There stood Bobby, just as he had when they’d been children, when he’d sneaked over to visit her late at night and hadn’t dared to ring the front doorbell. She stared at him through the screen, his face shadowed, his shoulders broad and strong. “What are you doing here?” she asked.

“Danny said I should get in your face,” he told her.

Her brain moved sluggishly, still woozy with drowsiness. She blinked again, took more deep breaths, shook her head to clear it. “I mean
here,
at the window.”

“No one answered the front door.”

“What time is it?”

He lifted his wrist. “Almost eleven.”

Her mother must have gone out. Maybe she’d met Stan Sherko at the Bank Street Diner for brunch. Just friends, indeed.

Unsure what to do, Joelle decided to concentrate on facts and chronologies. “How did you get here? You were still in Connecticut last night. You phoned.”

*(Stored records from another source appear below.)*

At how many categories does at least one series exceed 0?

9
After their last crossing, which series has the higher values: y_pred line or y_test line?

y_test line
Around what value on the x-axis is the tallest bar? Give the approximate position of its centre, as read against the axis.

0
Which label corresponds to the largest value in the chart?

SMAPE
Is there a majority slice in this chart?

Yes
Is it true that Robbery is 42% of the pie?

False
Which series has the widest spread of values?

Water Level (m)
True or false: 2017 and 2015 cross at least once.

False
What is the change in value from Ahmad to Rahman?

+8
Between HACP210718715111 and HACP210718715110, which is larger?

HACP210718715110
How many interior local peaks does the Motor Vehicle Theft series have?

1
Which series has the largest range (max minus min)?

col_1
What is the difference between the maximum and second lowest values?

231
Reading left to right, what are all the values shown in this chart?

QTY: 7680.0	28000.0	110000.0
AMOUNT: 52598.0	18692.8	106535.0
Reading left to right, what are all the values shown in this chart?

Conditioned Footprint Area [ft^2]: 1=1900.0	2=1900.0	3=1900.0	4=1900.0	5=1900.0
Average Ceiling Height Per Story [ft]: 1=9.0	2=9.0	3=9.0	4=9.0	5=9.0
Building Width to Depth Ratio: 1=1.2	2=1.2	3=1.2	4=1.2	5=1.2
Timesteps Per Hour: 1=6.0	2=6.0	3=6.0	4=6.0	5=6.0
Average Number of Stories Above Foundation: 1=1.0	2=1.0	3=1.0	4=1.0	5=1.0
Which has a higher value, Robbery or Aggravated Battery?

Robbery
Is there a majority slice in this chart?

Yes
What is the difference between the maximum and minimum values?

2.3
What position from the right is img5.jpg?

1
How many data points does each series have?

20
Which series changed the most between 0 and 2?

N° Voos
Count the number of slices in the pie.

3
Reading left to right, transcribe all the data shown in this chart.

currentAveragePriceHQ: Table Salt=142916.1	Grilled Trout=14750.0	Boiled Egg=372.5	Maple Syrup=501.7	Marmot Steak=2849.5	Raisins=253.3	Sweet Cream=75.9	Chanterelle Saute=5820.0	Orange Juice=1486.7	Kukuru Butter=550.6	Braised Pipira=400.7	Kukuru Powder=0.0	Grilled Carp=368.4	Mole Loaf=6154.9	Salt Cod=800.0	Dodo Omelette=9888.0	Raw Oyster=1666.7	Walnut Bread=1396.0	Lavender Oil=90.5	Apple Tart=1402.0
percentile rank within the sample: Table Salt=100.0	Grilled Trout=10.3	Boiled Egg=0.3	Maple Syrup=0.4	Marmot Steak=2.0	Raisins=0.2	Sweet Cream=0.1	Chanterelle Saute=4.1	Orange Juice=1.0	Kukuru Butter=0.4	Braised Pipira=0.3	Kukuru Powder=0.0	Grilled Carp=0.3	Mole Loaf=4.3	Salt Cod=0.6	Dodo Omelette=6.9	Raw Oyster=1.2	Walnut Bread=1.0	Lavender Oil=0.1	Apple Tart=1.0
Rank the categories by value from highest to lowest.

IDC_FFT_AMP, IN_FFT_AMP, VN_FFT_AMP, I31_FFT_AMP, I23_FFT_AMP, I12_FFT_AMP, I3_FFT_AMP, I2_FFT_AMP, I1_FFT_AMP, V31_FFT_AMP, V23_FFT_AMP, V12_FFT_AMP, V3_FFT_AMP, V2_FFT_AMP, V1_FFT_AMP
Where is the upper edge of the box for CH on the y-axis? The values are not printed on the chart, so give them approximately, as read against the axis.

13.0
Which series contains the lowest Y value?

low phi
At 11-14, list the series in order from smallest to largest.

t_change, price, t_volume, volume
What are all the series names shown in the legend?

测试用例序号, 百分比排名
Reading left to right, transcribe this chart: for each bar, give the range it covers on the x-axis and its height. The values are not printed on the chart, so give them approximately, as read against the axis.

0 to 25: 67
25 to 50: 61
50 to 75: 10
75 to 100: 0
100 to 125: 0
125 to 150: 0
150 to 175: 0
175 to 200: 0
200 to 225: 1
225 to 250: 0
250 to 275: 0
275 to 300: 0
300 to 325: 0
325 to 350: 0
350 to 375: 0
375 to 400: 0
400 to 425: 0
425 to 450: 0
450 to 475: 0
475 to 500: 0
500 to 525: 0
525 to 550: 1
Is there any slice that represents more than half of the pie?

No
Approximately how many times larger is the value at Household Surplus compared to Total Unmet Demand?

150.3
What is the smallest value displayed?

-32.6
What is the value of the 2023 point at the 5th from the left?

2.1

“And you had your mother run interference.” He sounded annoyed when he said that, but his tone grew more conversa
tional when he explained, “I hitched a ride to Cincinnati on a FedEx plane.”

“What?”

“Danny’s girlfriend, Lauren—her father is an attorney for some big shot at FedEx. Danny talked to Lauren, and she made a few calls and got me a seat on one of their overnight flights. Me and a bunch of fruit crates and sandals from L. L. Bean. I like that girl.” She saw the outline of his cheeks move and realized he must have smiled. “I rented a car at the airport.”

“You must be exhausted.”

Although she couldn’t see his eyes, she felt his gaze. “You look a lot more tired than I feel.”

“Bobby…” She sighed. “I’m not sure I’m ready to talk to you yet.”

“Too bad. I’m in your face.”

She smiled, imagining Danny giving him in-your-face coaching.

“So, are you coming out or am I coming in?”